Fix all findings from cross-model review (bugs + consistency + defense-in-depth) by kimmingul · Pull Request #7 · kimmingul/samplesize-copilot

kimmingul · 2026-05-28T14:26:45Z

Summary

Resolves every finding from the three-reviewer audit (Claude code-reviewer + Claude security-reviewer + Codex 2nd-opinion) plus a follow-up independent review pass that caught a HIGH that the first wave missed. 18 source files modified, +341/-52 lines.

Critical bugs

Area	Was	Now
`report --kind power-curve`	silent NaN curve for any two-sample method	derives sweep key from registry signature; real curve
`report --kind r-code` / `sas-code`	`TypeError` on CI methods (`achieved_power=None`)	emits `N/A` cleanly
`report --kind protocol` / `grant`	`KeyError`/crash; literal `"None"`/`"α"` placeholders for CI methods	localized `"n/a"` / `"해당 없음"` fallback for power/alpha/target_power
`report --kind sensitivity`	wrong solve mode when source audit was solve-for-power	drops n/n1/n2/power from base before sweeping

High — `decision_tree.yaml` no-fallback rule (per CLAUDE.md)

The prior fix that replaced logrank_kgroup with logrank_freedman violated the explicit "No fallback heuristics" rule in CLAUDE.md by silently downgrading k-group survival to a 2-group calculator. The same class of issue affected the count and ordinal branches (no group-count question; any group count silently routed to a single specific method).

Introduces an unimplemented: terminal marker that samplesize doctor accepts as valid. K-group survival, k-group Poisson, and one-sample ordinal now terminate with an explicit reason instead of routing to an approximate method. count and ordinal gained the missing group-count question; count → two routes to the (already-validated) tests_two_poisson_means; ordinal → three_or_more routes to kruskal_wallis_simulation.

High — Plugin defense-in-depth

samplesize-calculate and samplesize-validate SKILLs now ship explicit "shell-injection defense" preambles instructing the LLM to:

registry-validate method_id against ^[a-z][a-z0-9_]*$
prefer --json-args-file <tmpfile> (new CLI flag) over inline --json-args <json>
never pass raw user text as a shell argument

Backed at the CLI by: --json-args-file, kwarg whitelist against the resolved methods signature, and _resolve_callable module-prefix allowlist (samplesize.tests.).

New `samplesize doctor` checks (11/11; was 9/9)
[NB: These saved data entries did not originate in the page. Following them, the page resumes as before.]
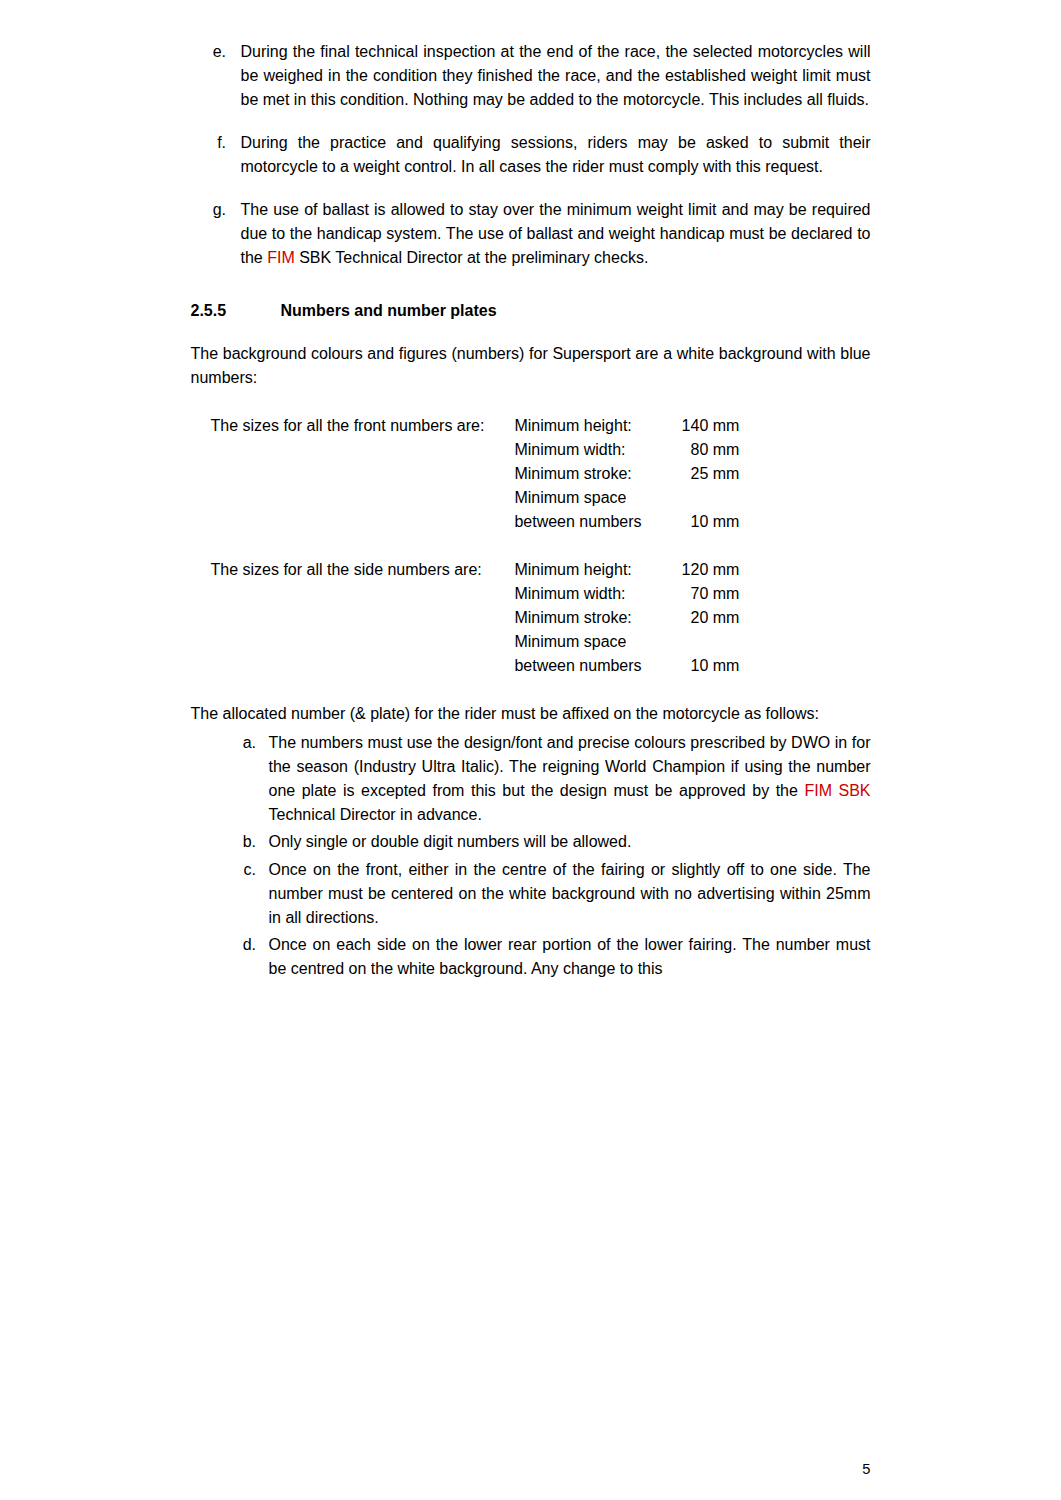During the final technical inspection at the end of the race, the selected motorcycles will be weighed in the condition they finished the race, and the established weight limit must be met in this condition. Nothing may be added to the motorcycle. This includes all fluids.
During the practice and qualifying sessions, riders may be asked to submit their motorcycle to a weight control. In all cases the rider must comply with this request.
The use of ballast is allowed to stay over the minimum weight limit and may be required due to the handicap system. The use of ballast and weight handicap must be declared to the FIM SBK Technical Director at the preliminary checks.
2.5.5 Numbers and number plates
The background colours and figures (numbers) for Supersport are a white background with blue numbers:
| The sizes for all the front numbers are: | Minimum height: | 140 mm |
| | Minimum width: | 80 mm |
| | Minimum stroke: | 25 mm |
| | Minimum space | |
| | between numbers | 10 mm |
| The sizes for all the side numbers are: | Minimum height: | 120 mm |
| | Minimum width: | 70 mm |
| | Minimum stroke: | 20 mm |
| | Minimum space | |
| | between numbers | 10 mm |
The allocated number (& plate) for the rider must be affixed on the motorcycle as follows:
The numbers must use the design/font and precise colours prescribed by DWO in for the season (Industry Ultra Italic). The reigning World Champion if using the number one plate is excepted from this but the design must be approved by the FIM SBK Technical Director in advance.
Only single or double digit numbers will be allowed.
Once on the front, either in the centre of the fairing or slightly off to one side. The number must be centered on the white background with no advertising within 25mm in all directions.
Once on each side on the lower rear portion of the lower fairing. The number must be centred on the white background. Any change to this
5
registry.decision-tree-leaves-exist — every leaf: in decision_tree.yaml is a registered method id (or a deliberate unimplemented: marker).
plugin.skill-kind-choices-exist — every --kind <name> referenced in plugin/*.md is in cmd_reports argparse choices.
The existing plugin.skill-cli-flags-exist now also scans docs/**/*.md and README.md.

Other fixes

reference_intervals_clinical_lab: linear N-search → binary search (5.5s → 0.004s worst case).
audit.py: microsecond suffix + method_id filename sanitization.
gen_method_coverage.py --check: substring → word-boundary regex.
grant_aims now honors --lang.
scipy>=1.17 floor (Anderson-Darling needs method="interpolate").
randomized_block_anova / reference_intervals_clinical_lab inputs_echo adds solve_for.
.github/workflows/release.yml: new verify job (doctor + coverage --check + pytest + ruff) gates build/publish so a v* tag on an unchecked commit cannot ship.

Verification

Full pytest: 1303 passed, 232 skipped, 0 failed.
samplesize doctor: 11/11.
gen_method_coverage.py --check: up to date (234 methods, 819 fixtures).
ruff check samplesize/ tests/ scripts/: clean.
Independent code-review pass (oh-my-claudecode:code-reviewer, opus): all HIGH/MED findings from the first pass either addressed or surfaced as trade-offs.
End-to-end repros confirmed: CI-method protocol text now reads "actual power of n/a" (not crash, not "0.0000", not literal "None"); two-sample power-curve now produces a real curve.

Process notes

4 parallel executor agents (opus) for the initial fix wave with non-overlapping file scopes.
1 follow-up executor (opus) for the reviewer-surfaced issues (the rec["result"] audit shape + None handling for protocol templates + unimplemented markers + audit docstring + doctor regex comment).
Separate code-reviewer (opus) pass between the two waves (writer/reviewer separation per OMC).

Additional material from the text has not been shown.